System: Xbox 360 (also on PS3 and PC)
Publisher: Square Enix
Developer: Crystal Dynamics, Eidos Montreal (multiplayer)
Release Date: March 5, 2013
One of my biggest pet peeves in gaming is when a game scatters dozens, sometimes hundreds, of collectibles throughout the environment in an effort to boost replay value. The Grand Theft Auto series, in particular, is notorious for this, but this is a common practice in open world games. I usually don’t bother to go back through and find these random trinkets, but I made an exception for this year’s Tomb Raider reboot.
You see, in Tomb Raider, it’s actually *fun* to explore the world it presents. A novel concept, right?
In this reboot, a young Lara Croft and a team of archaelogists/adventurers have embarked on an expedition to find the lost kingdom of Yamatai, an island off the coast of Japan. Little is known about the island, other than that it causes death and destruction for those who near it. Sure enough, upon arriving to the area, the crew’s ship crashes in the midst of a violent storm, and the group becomes stranded on the island.
As one might guess, it turns out that they aren’t alone on Yamatai. A violent cult of “Sun Queen” worshippers inhabits the island, and they don’t take kindly to visitors. As Lara navigates through the island in an attempt to find a way off of it, the cult members are there nearly every step of the way. They are a huge problem at first — especially since young Lara has never encountered such violence at this point of her life — but by the end, they become nothing more than mere nuisances.
The evolution of Lara Croft from an ambitious archaeology graduate to cold-blooded adventurer is marvelous, and quite frankly, it’s one of the biggest reasons to play this game. Not only is her transition to a hardened explorer believable, she also looks anatomically correct for once. Crystal Dynamics did an excellent job developing Miss Croft, humanizing her while showing the immense suffering she receives along the way.

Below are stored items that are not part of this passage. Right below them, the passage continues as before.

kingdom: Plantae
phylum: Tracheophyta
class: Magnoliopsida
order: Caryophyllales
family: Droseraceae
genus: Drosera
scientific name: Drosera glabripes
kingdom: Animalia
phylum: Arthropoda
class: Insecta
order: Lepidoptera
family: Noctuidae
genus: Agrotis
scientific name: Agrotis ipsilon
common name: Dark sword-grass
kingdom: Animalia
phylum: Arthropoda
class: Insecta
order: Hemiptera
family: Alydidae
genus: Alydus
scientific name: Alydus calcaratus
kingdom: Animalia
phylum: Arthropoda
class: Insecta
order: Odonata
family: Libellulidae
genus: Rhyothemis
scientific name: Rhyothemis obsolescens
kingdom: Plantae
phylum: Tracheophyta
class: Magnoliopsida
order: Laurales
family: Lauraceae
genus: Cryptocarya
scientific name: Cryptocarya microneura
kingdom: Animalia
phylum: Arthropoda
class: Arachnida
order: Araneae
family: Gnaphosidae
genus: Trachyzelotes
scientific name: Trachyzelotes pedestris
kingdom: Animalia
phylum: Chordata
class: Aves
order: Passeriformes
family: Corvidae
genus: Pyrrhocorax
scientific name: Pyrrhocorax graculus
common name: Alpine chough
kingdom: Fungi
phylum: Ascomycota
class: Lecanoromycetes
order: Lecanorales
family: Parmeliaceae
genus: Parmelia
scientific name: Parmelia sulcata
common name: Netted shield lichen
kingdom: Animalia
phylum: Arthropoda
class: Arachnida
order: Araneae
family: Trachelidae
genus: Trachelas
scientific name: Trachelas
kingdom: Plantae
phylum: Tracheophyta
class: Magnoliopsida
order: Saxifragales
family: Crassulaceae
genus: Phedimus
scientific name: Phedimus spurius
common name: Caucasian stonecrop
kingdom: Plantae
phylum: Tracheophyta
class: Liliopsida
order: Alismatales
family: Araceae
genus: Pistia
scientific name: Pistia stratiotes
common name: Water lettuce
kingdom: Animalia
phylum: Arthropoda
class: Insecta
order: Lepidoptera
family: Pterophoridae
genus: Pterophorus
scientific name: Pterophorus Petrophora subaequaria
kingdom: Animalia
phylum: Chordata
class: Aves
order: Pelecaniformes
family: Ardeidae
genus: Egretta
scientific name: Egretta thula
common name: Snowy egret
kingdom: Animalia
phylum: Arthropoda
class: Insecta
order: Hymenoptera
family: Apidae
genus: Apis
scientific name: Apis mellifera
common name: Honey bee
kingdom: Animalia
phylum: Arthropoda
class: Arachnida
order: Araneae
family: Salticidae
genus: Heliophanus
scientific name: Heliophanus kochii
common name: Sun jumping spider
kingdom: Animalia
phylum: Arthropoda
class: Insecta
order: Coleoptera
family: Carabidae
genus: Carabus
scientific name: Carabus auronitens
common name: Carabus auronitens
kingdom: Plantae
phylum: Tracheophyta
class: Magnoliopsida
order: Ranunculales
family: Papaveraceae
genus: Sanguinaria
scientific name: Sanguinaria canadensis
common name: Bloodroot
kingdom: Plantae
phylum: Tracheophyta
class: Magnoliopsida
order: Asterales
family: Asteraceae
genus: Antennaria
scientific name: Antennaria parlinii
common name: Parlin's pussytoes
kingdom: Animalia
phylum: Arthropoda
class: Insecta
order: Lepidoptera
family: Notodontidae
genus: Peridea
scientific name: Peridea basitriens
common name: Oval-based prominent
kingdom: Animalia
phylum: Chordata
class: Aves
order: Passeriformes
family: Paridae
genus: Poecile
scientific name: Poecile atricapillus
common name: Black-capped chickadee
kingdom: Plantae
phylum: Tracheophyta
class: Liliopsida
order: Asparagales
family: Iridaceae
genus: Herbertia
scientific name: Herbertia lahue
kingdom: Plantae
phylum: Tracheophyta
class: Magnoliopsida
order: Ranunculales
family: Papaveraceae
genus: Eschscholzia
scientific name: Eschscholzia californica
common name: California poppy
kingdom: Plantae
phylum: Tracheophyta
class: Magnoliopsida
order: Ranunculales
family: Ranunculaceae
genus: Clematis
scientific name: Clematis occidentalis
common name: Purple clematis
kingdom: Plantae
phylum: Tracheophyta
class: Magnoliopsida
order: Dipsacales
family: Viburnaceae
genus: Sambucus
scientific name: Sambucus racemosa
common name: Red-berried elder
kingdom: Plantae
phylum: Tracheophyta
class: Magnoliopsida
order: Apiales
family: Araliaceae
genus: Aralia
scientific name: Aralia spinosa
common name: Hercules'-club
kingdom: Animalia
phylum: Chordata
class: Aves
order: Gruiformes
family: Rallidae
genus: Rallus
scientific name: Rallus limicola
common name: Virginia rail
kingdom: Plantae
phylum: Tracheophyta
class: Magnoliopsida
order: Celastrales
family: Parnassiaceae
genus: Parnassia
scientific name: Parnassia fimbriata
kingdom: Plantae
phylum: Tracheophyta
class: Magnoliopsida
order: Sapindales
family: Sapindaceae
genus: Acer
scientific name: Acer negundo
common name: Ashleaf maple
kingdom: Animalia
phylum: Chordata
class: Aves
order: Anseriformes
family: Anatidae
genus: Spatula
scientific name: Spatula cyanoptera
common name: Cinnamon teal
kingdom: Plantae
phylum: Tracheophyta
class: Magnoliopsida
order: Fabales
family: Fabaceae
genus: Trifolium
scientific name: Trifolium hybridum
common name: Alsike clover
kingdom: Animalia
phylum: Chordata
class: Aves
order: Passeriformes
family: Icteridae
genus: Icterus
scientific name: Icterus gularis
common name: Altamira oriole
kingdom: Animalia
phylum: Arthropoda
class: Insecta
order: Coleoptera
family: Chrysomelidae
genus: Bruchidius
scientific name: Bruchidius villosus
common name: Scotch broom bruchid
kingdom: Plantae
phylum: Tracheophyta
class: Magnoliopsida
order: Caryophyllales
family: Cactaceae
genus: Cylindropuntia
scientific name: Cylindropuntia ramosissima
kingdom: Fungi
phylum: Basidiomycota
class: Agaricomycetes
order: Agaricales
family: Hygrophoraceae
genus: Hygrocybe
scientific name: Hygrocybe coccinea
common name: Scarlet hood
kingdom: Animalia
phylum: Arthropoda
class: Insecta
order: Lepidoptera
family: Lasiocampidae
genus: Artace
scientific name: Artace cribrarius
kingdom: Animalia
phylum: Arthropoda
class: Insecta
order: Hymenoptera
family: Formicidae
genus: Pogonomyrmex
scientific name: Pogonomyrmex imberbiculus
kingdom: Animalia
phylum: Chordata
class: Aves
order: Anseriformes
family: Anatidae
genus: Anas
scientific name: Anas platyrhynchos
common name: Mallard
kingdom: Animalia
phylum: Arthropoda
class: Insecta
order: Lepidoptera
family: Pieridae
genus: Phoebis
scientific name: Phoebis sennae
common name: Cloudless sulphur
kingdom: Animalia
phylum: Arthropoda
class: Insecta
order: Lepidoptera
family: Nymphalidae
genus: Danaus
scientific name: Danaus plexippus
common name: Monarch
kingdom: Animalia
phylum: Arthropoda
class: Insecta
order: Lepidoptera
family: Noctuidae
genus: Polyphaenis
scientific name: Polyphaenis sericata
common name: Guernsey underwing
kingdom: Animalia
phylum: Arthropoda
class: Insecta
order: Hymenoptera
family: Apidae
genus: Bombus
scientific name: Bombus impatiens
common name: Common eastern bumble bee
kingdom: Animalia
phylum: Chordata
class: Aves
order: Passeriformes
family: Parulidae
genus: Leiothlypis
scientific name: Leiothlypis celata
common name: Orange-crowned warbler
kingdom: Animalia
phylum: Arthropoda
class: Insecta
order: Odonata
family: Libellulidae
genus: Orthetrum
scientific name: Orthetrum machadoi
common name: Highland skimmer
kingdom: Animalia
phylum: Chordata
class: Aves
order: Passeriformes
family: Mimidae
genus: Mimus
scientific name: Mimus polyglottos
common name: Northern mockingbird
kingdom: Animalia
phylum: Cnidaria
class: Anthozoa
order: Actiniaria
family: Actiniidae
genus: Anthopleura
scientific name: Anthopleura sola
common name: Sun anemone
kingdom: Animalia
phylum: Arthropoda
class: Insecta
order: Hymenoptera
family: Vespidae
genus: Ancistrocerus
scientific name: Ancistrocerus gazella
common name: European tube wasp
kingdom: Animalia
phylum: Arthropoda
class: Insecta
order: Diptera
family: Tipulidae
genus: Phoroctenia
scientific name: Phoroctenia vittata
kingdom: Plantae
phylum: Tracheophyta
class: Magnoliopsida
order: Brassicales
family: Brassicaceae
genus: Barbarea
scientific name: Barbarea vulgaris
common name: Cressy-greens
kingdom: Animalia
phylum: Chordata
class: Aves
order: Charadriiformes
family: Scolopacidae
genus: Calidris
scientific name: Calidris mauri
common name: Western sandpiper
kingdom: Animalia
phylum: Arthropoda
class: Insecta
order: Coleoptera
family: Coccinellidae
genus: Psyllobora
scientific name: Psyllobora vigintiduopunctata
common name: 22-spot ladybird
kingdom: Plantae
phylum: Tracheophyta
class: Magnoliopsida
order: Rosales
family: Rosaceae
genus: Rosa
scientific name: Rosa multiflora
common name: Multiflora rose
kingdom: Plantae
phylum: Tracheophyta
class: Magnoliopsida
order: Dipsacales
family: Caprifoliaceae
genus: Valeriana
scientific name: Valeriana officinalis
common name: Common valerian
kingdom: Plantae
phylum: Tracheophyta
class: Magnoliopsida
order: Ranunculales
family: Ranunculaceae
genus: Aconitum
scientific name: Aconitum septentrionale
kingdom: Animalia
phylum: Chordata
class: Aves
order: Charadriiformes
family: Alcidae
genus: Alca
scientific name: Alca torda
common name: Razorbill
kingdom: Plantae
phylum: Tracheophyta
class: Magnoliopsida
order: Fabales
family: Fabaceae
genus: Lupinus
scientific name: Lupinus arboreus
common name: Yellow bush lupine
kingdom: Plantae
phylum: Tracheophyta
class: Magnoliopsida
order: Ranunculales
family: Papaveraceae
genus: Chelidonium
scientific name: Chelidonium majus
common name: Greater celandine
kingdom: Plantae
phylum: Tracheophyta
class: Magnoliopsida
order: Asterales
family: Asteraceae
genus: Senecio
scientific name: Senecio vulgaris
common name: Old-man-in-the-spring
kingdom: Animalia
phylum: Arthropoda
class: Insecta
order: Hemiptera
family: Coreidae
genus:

The other major player in the game is the island of Yamatai itself. This is a gorgeous island full of wild life (including boars, wolves and rabbits, all of which can be hunted), and there is so much of it ready to be explored. The island is incredibly well-designed, as anyone with a sense of adventure will surely be curious enough to climb the various ledges in hopes of seeing where they lead. While the story is a fairly straight-forward affair, there are plenty of opportunities to traverse the wide-open world in order to find relics, documents and other historical items scattered about. Hell, I found myself visiting every nook and cranny of the island just for the beautiful views they might provide. Seriously, this is one gorgeous-looking game, easily one of the best from this console generation.
As this is a tale of survival, much of the gameplay revolves around Lara doing what she needs to do to survive and get off the island. A convenient XP system allows her to “level up” by killing enemies, hunting animals and finding treasure. These experience points are in turn used to improve her current capabilities, such as adding a rope gadget to her bow, or adding extra ammunition for her guns. What’s great about this feature is that every improvement is shown on screen. If you add the rope gadget, for example, it will appear on top of the bow and remain visible while harnessed on Lara’s backside. This attention to detail is very impressive, and it only adds to the sense of realism within her character.
Also on the island are a handful of optional tombs that can be explored, and each one presents an interesting little puzzle. Some of them are real head-scratchers, but the reward at the end is always worth the trouble. Each tomb has its own chest full of goodies to help Lara, often including treasure maps that show locations of collectibles in the area.
Miss Croft also has the unique ability to use her “survival instinct” — with the quick press of a button, the environment turns gray, and any items of interest are highlighted in yellow. This is similar to Batman’s detective mode in the Arkham games or the Eagle Eye vision in Assassin’s Creed, and it comes in handy quite often. At times, it perhaps makes things too easy, but it can be avoided altogether for those who want a bigger challenge.
The single player campaign lasts anywhere from 10-15 hours, and it plays out much like an Indiana Jones movie. There are several big adventure scenes that will leave you breathless, but at the same time, there’s nothing “new” here in terms of storytelling or action setpieces. If you have played any of the Uncharted games, you will know what to expect, though that’s not necessarily a bad thing.
Tomb Raider also features a multiplayer mode, but it is merely tacked-on and mostly irrelevant. The online features were dead on arrival, as the community has dwindled rapidly, making it difficult to find matches less than a month after its release. I played online for a couple hours, enough to get a feel for the three different modes, but it did not leave a lasting impression. This has always been a series to play for the single player campaign, and this reboot is no different.
While it’s still quite early, Tomb Raider stands as one of this year’s biggest gaming highlights so far. As far as adventure games go, this is one of the better ones, and it also happens to be a technical marvel. This series received a much-needed breath of fresh air with this reboot, and I’m curious to see where Lara Croft goes next.